As the saying goes, if all you have is a hammer, every problem becomes a nail. For traditional business technologies, the hammer was to have one monolithic system. It made sense to keep costs down and create a focal point for the organisation’s data and resources. But in practice, it’s a flawed approach, effectively shoehorning parts of the business into a system not suited to their needs.
Take ERPs as an example. You can add modules for logistics, human resources or customer management, but they are never as effective as software made for those purposes. Yet that creates a different issue – now you are encouraging data and process siloes.
If you could integrate those different systems while maintaining their autonomy – then you are onto a winning formula.

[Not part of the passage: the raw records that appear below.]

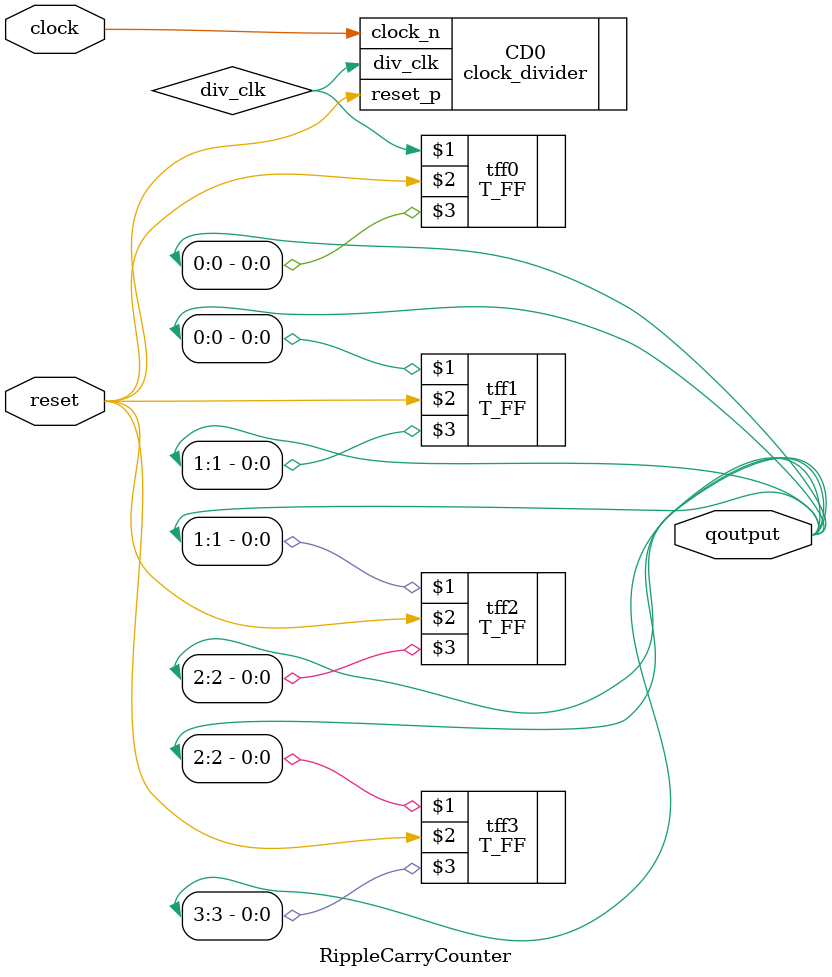
<source format=v>
module RippleCarryCounter(clock, reset, qoutput);
  
  input clock, reset;
  output [3:0] qoutput;
  
wire div_clk;

	clock_divider CD0
	(
		.clock_n(clock),
		.reset_p(reset),
		.div_clk(div_clk)
	);
  
  T_FF tff0(div_clk, reset, qoutput[0]);
  
  T_FF tff1(qoutput[0], reset, qoutput[1]);
  
  T_FF tff2(qoutput[1], reset, qoutput[2]);
  
  T_FF tff3(qoutput[2], reset, qoutput[3]);  
  
endmodule
</source>
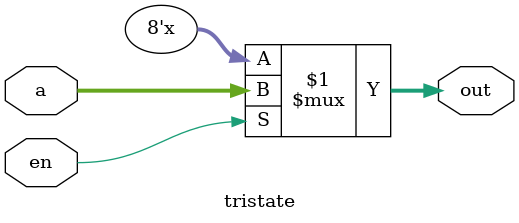
<source format=v>

module tristate(
    input [7:0] a,   
    input en,         
    output [7:0] out
);

    assign out = (en) ? a : 8'bzzzzzzzz;

endmodule
</source>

“All businesses require integration to automate and digitalise business processes,” says Riaan Bekker, thryve’s Force Solutions Manager. “We’ve seen most integration requirements revolving around connecting customers and their data with the operational systems within companies. And there’s also lots of activity in adding data from external data sources for augmenting risk and hazard profiles for analytics – to be consumed and analysed by companies and their customers.”

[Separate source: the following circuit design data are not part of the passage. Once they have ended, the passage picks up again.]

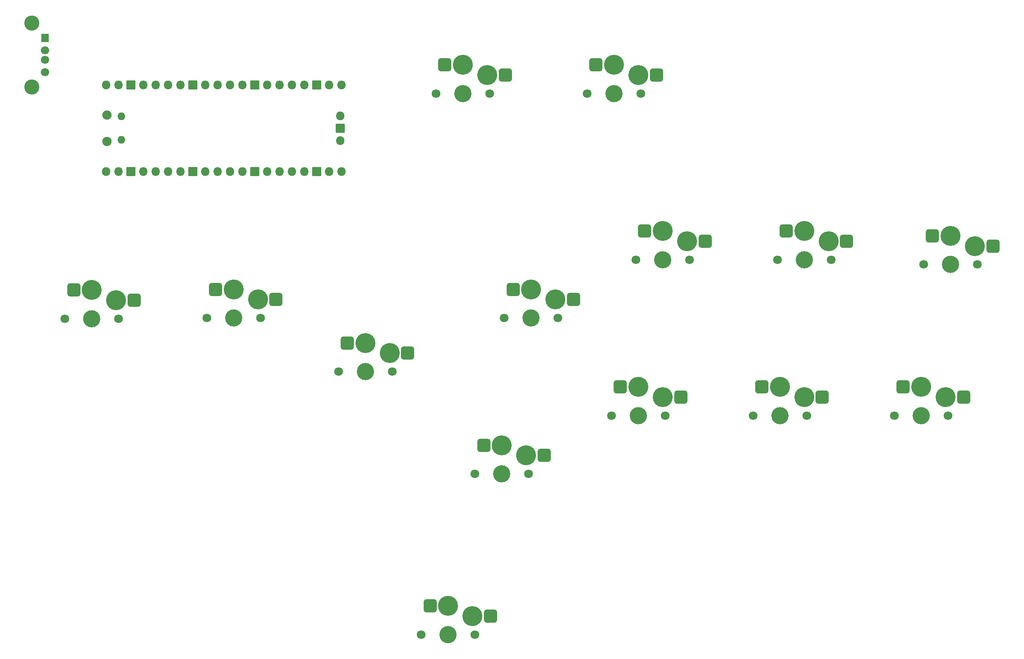
<source format=gbr>
%TF.GenerationSoftware,KiCad,Pcbnew,8.0.5*%
%TF.CreationDate,2024-12-27T20:29:11-05:00*%
%TF.ProjectId,with_usb_wired_v1,77697468-5f75-4736-925f-77697265645f,v1.0.0*%
%TF.SameCoordinates,Original*%
%TF.FileFunction,Soldermask,Bot*%
%TF.FilePolarity,Negative*%
%FSLAX46Y46*%
G04 Gerber Fmt 4.6, Leading zero omitted, Abs format (unit mm)*
G04 Created by KiCad (PCBNEW 8.0.5) date 2024-12-27 20:29:11*
%MOMM*%
%LPD*%
G01*
G04 APERTURE LIST*
G04 Aperture macros list*
%AMRoundRect*
0 Rectangle with rounded corners*
0 $1 Rounding radius*
0 $2 $3 $4 $5 $6 $7 $8 $9 X,Y pos of 4 corners*
0 Add a 4 corners polygon primitive as box body*
4,1,4,$2,$3,$4,$5,$6,$7,$8,$9,$2,$3,0*
0 Add four circle primitives for the rounded corners*
1,1,$1+$1,$2,$3*
1,1,$1+$1,$4,$5*
1,1,$1+$1,$6,$7*
1,1,$1+$1,$8,$9*
0 Add four rect primitives between the rounded corners*
20,1,$1+$1,$2,$3,$4,$5,0*
20,1,$1+$1,$4,$5,$6,$7,0*
20,1,$1+$1,$6,$7,$8,$9,0*
20,1,$1+$1,$8,$9,$2,$3,0*%
G04 Aperture macros list end*
%ADD10RoundRect,0.050000X-0.750000X0.800000X-0.750000X-0.800000X0.750000X-0.800000X0.750000X0.800000X0*%
%ADD11C,1.700000*%
%ADD12C,3.100000*%
%ADD13C,1.801800*%
%ADD14C,3.529000*%
%ADD15RoundRect,0.540000X0.810000X0.810000X-0.810000X0.810000X-0.810000X-0.810000X0.810000X-0.810000X0*%
%ADD16C,4.100000*%
%ADD17O,1.900000X1.900000*%
%ADD18O,1.600000X1.600000*%
%ADD19O,1.800000X1.800000*%
%ADD20RoundRect,0.050000X0.850000X-0.850000X0.850000X0.850000X-0.850000X0.850000X-0.850000X-0.850000X0*%
G04 APERTURE END LIST*
D10*
%TO.C,REF\u002A\u002A*%
X131360000Y-86500000D03*
D11*
X131360000Y-89000000D03*
X131360000Y-91000000D03*
X131360000Y-93500000D03*
D12*
X128650000Y-83430000D03*
X128650000Y-96570000D03*
%TD*%
D13*
%TO.C,S11*%
X305500000Y-164000000D03*
D14*
X311000000Y-164000000D03*
D13*
X316500000Y-164000000D03*
D15*
X307300000Y-158100000D03*
D16*
X311000000Y-158100000D03*
X316000000Y-160200000D03*
D15*
X319700000Y-160200000D03*
%TD*%
D13*
%TO.C,S4*%
X208500000Y-209000000D03*
D14*
X214000000Y-209000000D03*
D13*
X219500000Y-209000000D03*
D15*
X210300000Y-203100000D03*
D16*
X214000000Y-203100000D03*
X219000000Y-205200000D03*
D15*
X222700000Y-205200000D03*
%TD*%
D13*
%TO.C,S7*%
X247500000Y-164000000D03*
D14*
X253000000Y-164000000D03*
D13*
X258500000Y-164000000D03*
D15*
X249300000Y-158100000D03*
D16*
X253000000Y-158100000D03*
X258000000Y-160200000D03*
D15*
X261700000Y-160200000D03*
%TD*%
D13*
%TO.C,S3*%
X191500000Y-155000000D03*
D14*
X197000000Y-155000000D03*
D13*
X202500000Y-155000000D03*
D15*
X193300000Y-149100000D03*
D16*
X197000000Y-149100000D03*
X202000000Y-151200000D03*
D15*
X205700000Y-151200000D03*
%TD*%
D13*
%TO.C,S10*%
X281500000Y-132000000D03*
D14*
X287000000Y-132000000D03*
D13*
X292500000Y-132000000D03*
D15*
X283300000Y-126100000D03*
D16*
X287000000Y-126100000D03*
X292000000Y-128200000D03*
D15*
X295700000Y-128200000D03*
%TD*%
D13*
%TO.C,S6*%
X225500000Y-144000000D03*
D14*
X231000000Y-144000000D03*
D13*
X236500000Y-144000000D03*
D15*
X227300000Y-138100000D03*
D16*
X231000000Y-138100000D03*
X236000000Y-140200000D03*
D15*
X239700000Y-140200000D03*
%TD*%
D13*
%TO.C,S9*%
X276500000Y-164000000D03*
D14*
X282000000Y-164000000D03*
D13*
X287500000Y-164000000D03*
D15*
X278300000Y-158100000D03*
D16*
X282000000Y-158100000D03*
X287000000Y-160200000D03*
D15*
X290700000Y-160200000D03*
%TD*%
D17*
%TO.C,REF\u002A\u002A*%
X144000000Y-107725000D03*
D18*
X147030000Y-107425000D03*
X147030000Y-102575000D03*
D17*
X144000000Y-102275000D03*
D19*
X143870000Y-113890000D03*
X146410000Y-113890000D03*
D20*
X148950000Y-113890000D03*
D19*
X151490000Y-113890000D03*
X154030000Y-113890000D03*
X156570000Y-113890000D03*
X159110000Y-113890000D03*
D20*
X161650000Y-113890000D03*
D19*
X164190000Y-113890000D03*
X166730000Y-113890000D03*
X169270000Y-113890000D03*
X171810000Y-113890000D03*
D20*
X174350000Y-113890000D03*
D19*
X176890000Y-113890000D03*
X179430000Y-113890000D03*
X181970000Y-113890000D03*
X184510000Y-113890000D03*
D20*
X187050000Y-113890000D03*
D19*
X189590000Y-113890000D03*
X192130000Y-113890000D03*
X192130000Y-96110000D03*
X189590000Y-96110000D03*
D20*
X187050000Y-96110000D03*
D19*
X184510000Y-96110000D03*
X181970000Y-96110000D03*
X179430000Y-96110000D03*
X176890000Y-96110000D03*
D20*
X174350000Y-96110000D03*
D19*
X171810000Y-96110000D03*
X169270000Y-96110000D03*
X166730000Y-96110000D03*
X164190000Y-96110000D03*
D20*
X161650000Y-96110000D03*
D19*
X159110000Y-96110000D03*
X156570000Y-96110000D03*
X154030000Y-96110000D03*
X151490000Y-96110000D03*
D20*
X148950000Y-96110000D03*
D19*
X146410000Y-96110000D03*
X143870000Y-96110000D03*
X191900000Y-107540000D03*
D20*
X191900000Y-105000000D03*
D19*
X191900000Y-102460000D03*
%TD*%
D13*
%TO.C,S2*%
X164500000Y-144000000D03*
D14*
X170000000Y-144000000D03*
D13*
X175500000Y-144000000D03*
D15*
X166300000Y-138100000D03*
D16*
X170000000Y-138100000D03*
X175000000Y-140200000D03*
D15*
X178700000Y-140200000D03*
%TD*%
D13*
%TO.C,S14*%
X242500000Y-97900000D03*
D14*
X248000000Y-97900000D03*
D13*
X253500000Y-97900000D03*
D15*
X244300000Y-92000000D03*
D16*
X248000000Y-92000000D03*
X253000000Y-94100000D03*
D15*
X256700000Y-94100000D03*
%TD*%
D13*
%TO.C,S12*%
X311500000Y-133000000D03*
D14*
X317000000Y-133000000D03*
D13*
X322500000Y-133000000D03*
D15*
X313300000Y-127100000D03*
D16*
X317000000Y-127100000D03*
X322000000Y-129200000D03*
D15*
X325700000Y-129200000D03*
%TD*%
D13*
%TO.C,S5*%
X219500000Y-176000000D03*
D14*
X225000000Y-176000000D03*
D13*
X230500000Y-176000000D03*
D15*
X221300000Y-170100000D03*
D16*
X225000000Y-170100000D03*
X230000000Y-172200000D03*
D15*
X233700000Y-172200000D03*
%TD*%
D13*
%TO.C,S13*%
X211500000Y-97900000D03*
D14*
X217000000Y-97900000D03*
D13*
X222500000Y-97900000D03*
D15*
X213300000Y-92000000D03*
D16*
X217000000Y-92000000D03*
X222000000Y-94100000D03*
D15*
X225700000Y-94100000D03*
%TD*%
D13*
%TO.C,S8*%
X252500000Y-132000000D03*
D14*
X258000000Y-132000000D03*
D13*
X263500000Y-132000000D03*
D15*
X254300000Y-126100000D03*
D16*
X258000000Y-126100000D03*
X263000000Y-128200000D03*
D15*
X266700000Y-128200000D03*
%TD*%
D13*
%TO.C,S1*%
X135431165Y-144107445D03*
D14*
X140931165Y-144107445D03*
D13*
X146431165Y-144107445D03*
D15*
X137231165Y-138207445D03*
D16*
X140931165Y-138207445D03*
X145931165Y-140307445D03*
D15*
X149631165Y-140307445D03*
%TD*%
M02*

</source>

It’s crucial not only to connect modern systems but also to involve the data from legacy systems. You can’t do away with that central ERP platform and database, but you want to start using a modern CRM platform and collate your business information on both. That is what modern integration accomplishes.
Integration is crucial for companies with digital transformation, data-first and customer-centric agendas, says Daniel Chilcott, Managing Director of Flowgear, thryve’s integration platform partner:
“A simple example would be a company with an online storefront. Once a customer has placed an order, that order will need to be integrated as an invoice into the accounting system and then possibly loaded into the warehouse management system. Those are the types of tasks that the Flowgear platform will help you to automate.”

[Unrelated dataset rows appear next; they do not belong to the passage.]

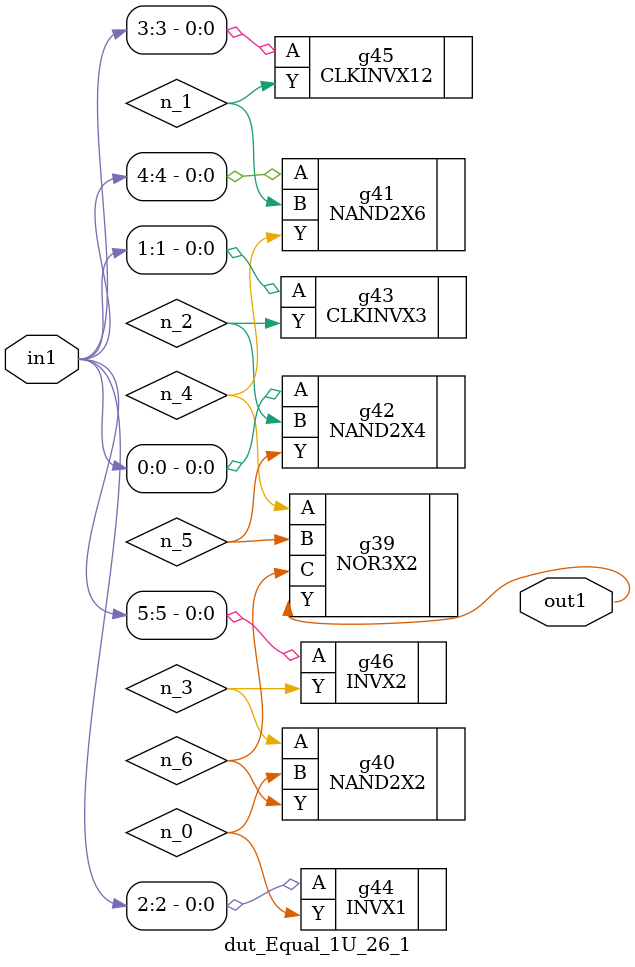
<source format=v>
`timescale 1ps / 1ps


module dut_Equal_1U_26_1(in1, out1);
  input [5:0] in1;
  output out1;
  wire [5:0] in1;
  wire out1;
  wire n_0, n_1, n_2, n_3, n_4, n_5, n_6;
  NOR3X2 g39(.A (n_4), .B (n_5), .C (n_6), .Y (out1));
  NAND2X2 g40(.A (n_3), .B (n_0), .Y (n_6));
  NAND2X4 g42(.A (in1[0]), .B (n_2), .Y (n_5));
  NAND2X6 g41(.A (in1[4]), .B (n_1), .Y (n_4));
  INVX2 g46(.A (in1[5]), .Y (n_3));
  CLKINVX3 g43(.A (in1[1]), .Y (n_2));
  CLKINVX12 g45(.A (in1[3]), .Y (n_1));
  INVX1 g44(.A (in1[2]), .Y (n_0));
endmodule



</source>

Why use an integration platform?
Chilcott founded Flowgear after noting a need for reliable and fast integration services. While developing and selling a CRM platform, he realised that many customers wanted to integrate the CRM into their existing systems. Spotting an opportunity, he branched out to develop an on-premise integration engine, then evolving it into a cloud-powered platform called Flowgear.
It’s helpful to understand how systems integration differs from what was previously done. Traditional systems integration is point-to-point, connecting two systems directly with a lot of bespoke coding and alterations to the software suites. In contrast, modern integration uses Application Programming Interfaces (APIs), effectively a translator between the software and whatever wishes to communicate with it. APIs are appearing everywhere – for example, banking platforms offer APIs so that third parties such as accounting firms can interact directly (but safely) with the bank’s systems.
APIs significantly reduce the risk and increase the scope of integration, leading to fewer silos and much greater value from technology. Yet for all the added ease, they are not simple to accomplish, says Bekker:
“In our experience, those new to integration often underestimate the effort required to develop those integrations and the financial and human resources to maintain and update those integrations over time. Flowgear significantly reduces that initial and ongoing effort, without a doubt.”
Integration can be very demanding, particularly with bespoke and legacy systems. Flowgear tackles this challenge on two levels. It uses the cloud’s DNA to create the most efficient and tested paths for integration, and it puts enormous effort into developing APIs that can facilitate different system interactions. Flowgear currently has over 200 different integration applications, covering well-known software, exotic applications and generic functions found among software and databases. It also works closely with partners such as thryve to develop new integrations and, as a natively South African business, is very attuned to local opportunities and challenges.
Making an integration difference
Flowgear and thryve often collaborate to integrate customer systems with new deployments, particularly for Salesforce and Riskonnect. Though an integration platform significantly improves delivery times and meeting expectations, it’s not a solution in itself. The service providers and platform are there to respond to the client’s business needs. Thus, to get value from your integration, understand what you need, says Chilcott:
“Just using a platform won’t solve the problem. If you automate chaos, you just get turbo chaos. You still need to be purposeful and avoid over-engineering a solution. One of the biggest things that we sometimes see that most often leads to failure is an attempt to integrate everything into everything. I’ve got an ERP and I’ve got a CRM, and I want everything to sync in both directions. But if you try to execute on that, it’s a disaster. It’s best to be purposeful about what your objective is. What’s the most useful way this piece of data in system A should be present in system B?”
It can be a daunting question – after all, you want to realise the value of integration, not detangle every integration possibility to get there. This is why the combination of a skilled business system partner such as thryve and a leading agile integration platform such as Flowgear are invaluable allies when deciding on how to proceed.
“Pick a partner that understands your business and your industry, and the business processes related to that,” says Bekker. “That’s essential in the integration: the connection and the communication between the systems. So, definitely pick a partner that understands you and understands your industry and those business processes within.”